People can also act in their individual capacity to reduce the effects of acid rain. However, a substantial reduction can only be achieved through collaborative measures taken by millions of people. Individuals “can contribute directly to energy conservation since energy production contributes to much of the deposition challenges” (3).
This paper sought to: describe the effects of acid rain on surface waters and aquatic animals, forests, and automotive coatings, materials (such as metals, paint and limestone), visibility and human health; and the different efforts that should be advanced by the society and individuals reduce acid rain (3). It has been established that acid rain leads to low pH levels in aquatic environments. The effects of acid rain on aquatic life are more often associated with toxic levels of aluminum which accumulate from the surrounding soil; Acid rain affects forests by destroying leaves and thus interfering with the important process of food manufacture (2).
Acid rain does not however result in the death of trees on its own. The trees only die when other stressors such as plant diseases are involved; it has also been established that acid remain damages automotive coating and other materials through chemical reactions that result in altered appearance; The sulfates and nitrates that result from pollutants that cause acid rain are a major contributing factor to visibility impairment; finally, it has been found that acid rain has a profound impact on the health of individuals. The inhalation of nitrate and sulfate particles can lead to serious lung conditions.
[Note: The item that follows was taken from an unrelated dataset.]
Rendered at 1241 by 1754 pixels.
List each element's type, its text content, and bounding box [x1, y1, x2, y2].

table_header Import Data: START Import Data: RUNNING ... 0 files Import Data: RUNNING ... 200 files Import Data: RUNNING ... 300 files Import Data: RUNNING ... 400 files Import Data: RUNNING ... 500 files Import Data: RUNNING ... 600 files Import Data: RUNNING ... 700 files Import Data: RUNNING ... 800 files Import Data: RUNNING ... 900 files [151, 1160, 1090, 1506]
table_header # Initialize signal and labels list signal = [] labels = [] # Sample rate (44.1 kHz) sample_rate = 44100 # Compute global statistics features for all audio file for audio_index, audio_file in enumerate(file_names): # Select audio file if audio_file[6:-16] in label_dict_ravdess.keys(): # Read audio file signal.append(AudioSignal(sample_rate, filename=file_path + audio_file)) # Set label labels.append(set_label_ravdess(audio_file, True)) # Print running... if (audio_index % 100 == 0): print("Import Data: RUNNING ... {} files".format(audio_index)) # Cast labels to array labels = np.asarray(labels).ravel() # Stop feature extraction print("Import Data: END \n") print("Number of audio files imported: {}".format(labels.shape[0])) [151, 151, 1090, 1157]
Several different methods can be advanced to reduce acid rain. People must understand the process of acid rain formation to adequately take measures that can improve the situation. Some physical methods such as coal washing can be used to remove sulfur dioxide (1). However, the best results can be achieved by using alternative sources of energy and energy conservation practices.
- U.S Environmental Protection Agency. 2007. Web.
- Burtraw D., Krupnick, A., and Mansur, E., The cost and Benefits of reducing Acid Rain, Resources for the future Washington, 1997.
- Rodhe, H., Environmental Science and Technology, 36, 2006, 4382-8.